Tim laughed. "He's gay, anyway, in case you were feeling tempted."

"I'm a nun," I said shortly.

"A waste," he murmured. There was nothing objectionable about the comment; his tone turned it into a courtesy.

"Thank you."

"I'm not sure," he went on, "quite why Alex kept us going. The research we were doing was exciting stuff, all right, but it didn't have any obvious military or intelligence applications. Later on it was different, of course."

My ears pricked up.

"Later on," he said with a nod that was only half at me, "we were engaged to investigate the possibility of precognitive dreaming. And, later still, Alex was essentially paying us to keep our mouths shut."

~

Beneath the Center there was a very extensive basement – perhaps three times the area of the building's ground floor.
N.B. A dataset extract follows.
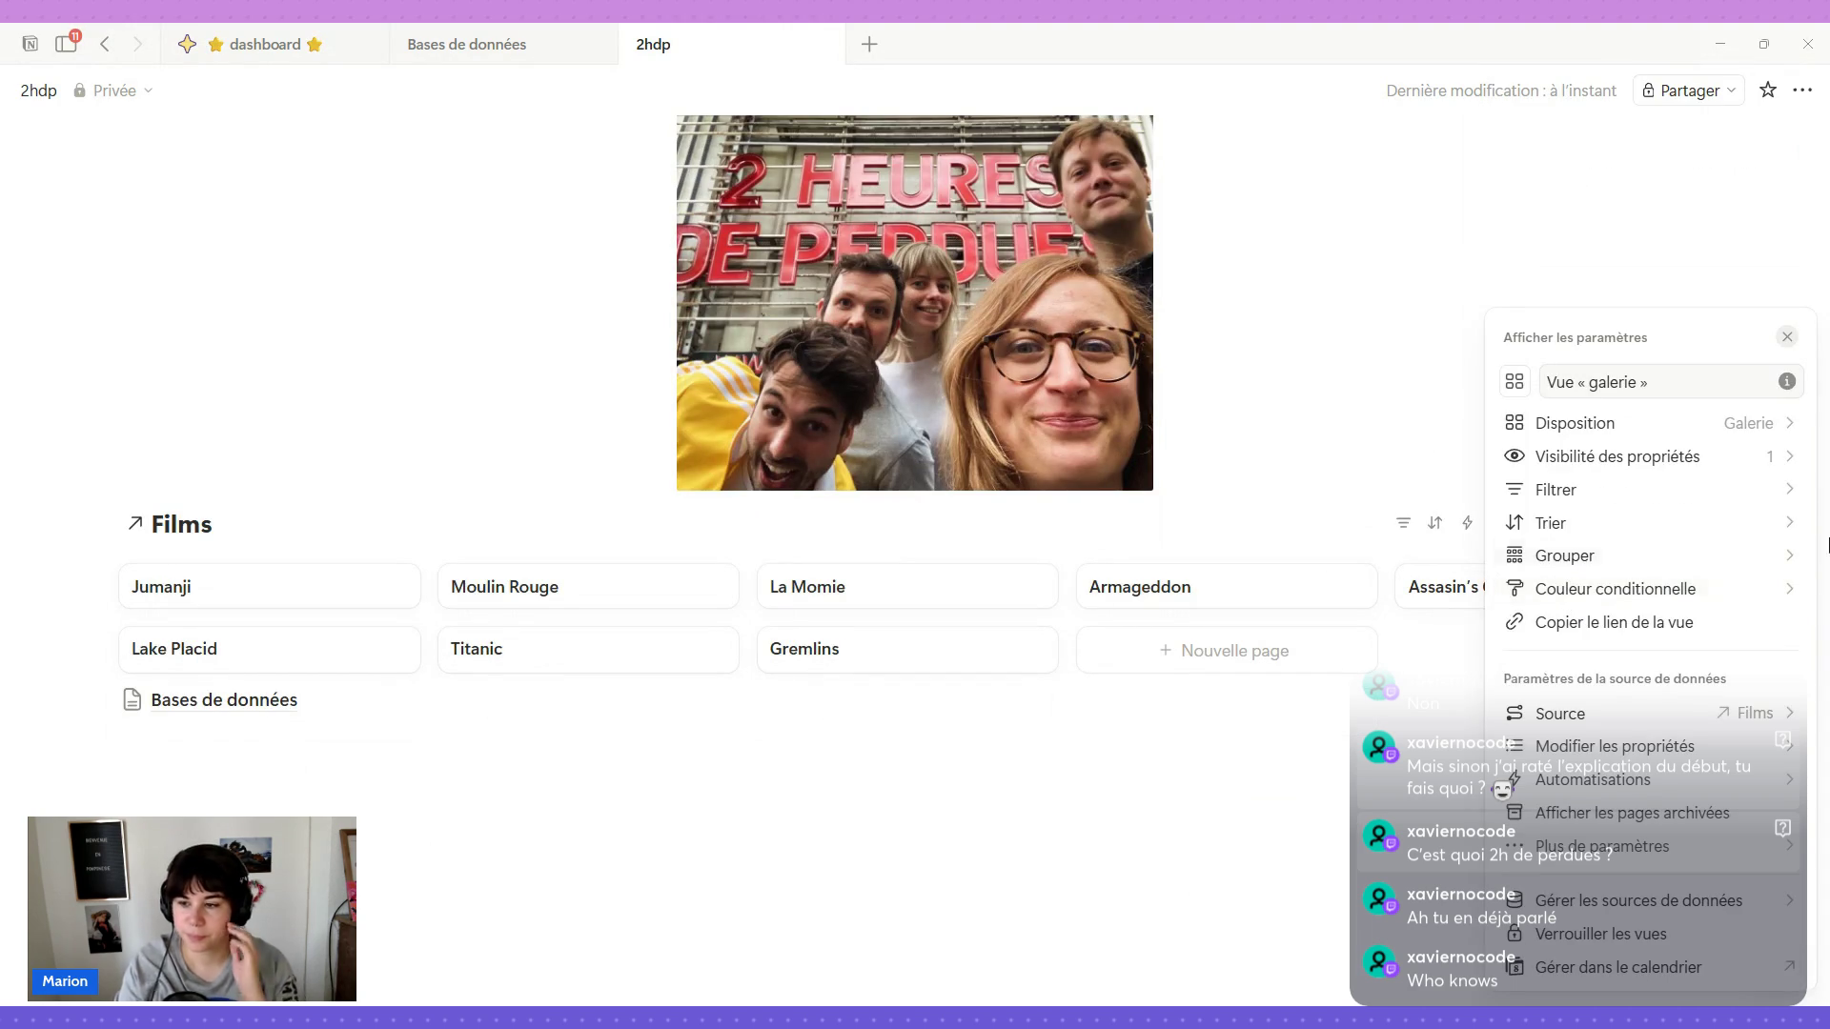
left_click(1788, 425)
Head-high screens divided it up into twenty or thirty cubicles, like a large open-plan office. Each of them, however, contained not a desk and chair but what I eventually worked out was a sleeping pallet with, perched above it, an agglomeration of machinery that looked like a cross between a beauty salon hair-dryer and a praying mantis. The room's walls and the walls of the cubicles were covered in blood-red carpeting material, the floor in a red so dark it was almost black; even though Tim had switched on banks of overhead fluorescent lighting, the illumination was strangely muted, like the uncertainty in the eyes of a timid guy who wonders if he's been invited to the party by mistake.

"What we did when we were ScanFast wasn't entirely fruitless, of course," Tim said as we rode down in the elevator. "It's thanks to our ScanFast work that there's been such a dramatic improvement in the treatment of coma patients, for example – now that we know they're still fully mentally active. And we have a far better understanding of the functionings of sociopaths. Who knows? One day we may be able to cure that ... ailment."